Весна живит его: впервые
Свои покои запертые,
Где зимовал он, как сурок...
Он ясным утром оставляет,
Несется вдоль Невы в санях.
На синих иссеченных льдах
Играет солнце; грязно тает
На улицах разрытый снег...»
Весна не просто условное отражение внутреннего мира, она реально зрима, хотя одновременно она — и сравнение. То, что происходит в душе Онегина, подобно тому, что происходит в природе. Гердер не смог бы в этом отрывке найти лирическую живопись чувством. Здесь преобладает эпическая живопись действием: играет солнце, тает снег. Онегин несется вдоль Невы в санях. В то же время зримые и осязаемые образы передают незримое движение чувств: весна живит его.
«Евгений Онегин» насыщен пластическими пейзажами. Время в них сгущается, становится пространственным, вещественным, как пейзаж на щите Ахилла, когда среди войн, как окно в бесконечность, раскрывается двумерная перспектива идиллической мирной жизни.
Щит Ахилла — это античный космос в миниатюре, дающий представление о вечном возвращении в периодической повторяемости событий:
И на круге обширном
Множество дивного Бог по замыслам творческим сделал.

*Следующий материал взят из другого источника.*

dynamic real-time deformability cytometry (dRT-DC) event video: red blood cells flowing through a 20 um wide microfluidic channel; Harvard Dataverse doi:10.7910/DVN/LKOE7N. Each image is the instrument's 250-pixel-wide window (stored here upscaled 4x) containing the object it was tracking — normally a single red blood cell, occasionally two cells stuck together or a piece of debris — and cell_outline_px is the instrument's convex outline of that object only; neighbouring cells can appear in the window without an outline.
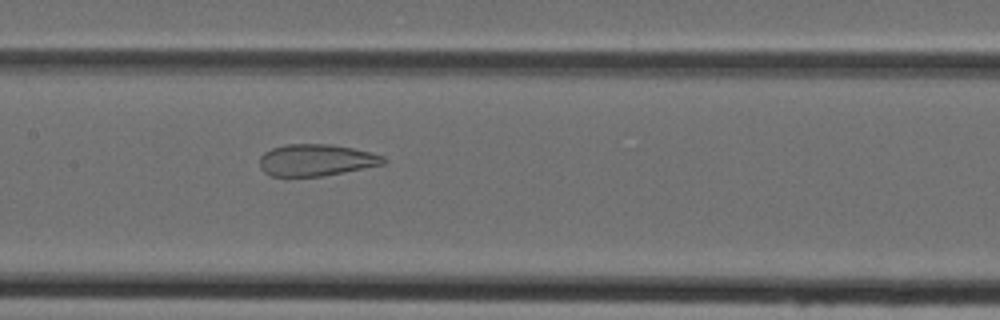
{"species": "Egyptian fruit bat (a non-hibernating species)", "species_latin": "Rousettus aegyptiacus", "temperature_condition": "cold", "stored_images_in_passage": 37, "camera_frame_rate_fps": 3000, "um_per_image_px": 0.085, "animal": {"sex": "female"}, "frame": {"image": 1, "passage_image": 15, "time_ms": 4.667, "image_size_px": [1000, 320], "cell_outline_px": [[388, 160], [384, 164], [324, 176], [272, 176], [264, 172], [260, 168], [260, 156], [264, 152], [272, 148], [284, 144], [332, 144], [372, 152], [384, 156]], "centroid_in_image_um": [26.88, 13.6], "position_along_channel_um": 180.5, "area_um2": 23.06}}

Там представил он землю, представил и небо, и море.
Солнце в пути неистомное, полный серебряный месяц,
Все прекрасные звезды, какими венчается небо:
Видны в их сонме Плеяды, Гиады и мощь Ориона,
Арктос, сынами земными еще колесницей зовомый:
Там он всегда обращается, вечно блюдет Ориона
И единый чуждается мыться в волнах Океана…
Круглая форма щита делает зримым вращение Арктоса, Плеяд, Ориона, и они следуют в пространственной двумерности щита друг за другом.
В романе «Евгений Онегин» круглую форму щита заменяет круговорот светил в равномерном чередовании друг за другом. Движение звездного неба пронизывает роман, как и смена времен года. Но запечатлена эта картина не на щите, а во взоре Татьяны Лариной.
Мир, открывшийся перед ее глазами, соткан из сияния звезд и рассвета:
«Она любила на балконе
Предупреждать зари восход,
Когда на чистом небосклоне
Звезд исчезает хоровод
И тихо край земли светлеет,
И вестник утра ветер веет
И всходит постепенно день.
Зимой, когда ночная тень
И доле в праздной тишине...
Восток ленивый почивает,
В привычный час пробуждена
Вставала при свечах она».
Роман насыщен движением света. В первой главе это мерцание свечей, фонарей. Затем искусственный свет все чаще уступает мерцанию звезд, тихому свету луны, сиянию солнца.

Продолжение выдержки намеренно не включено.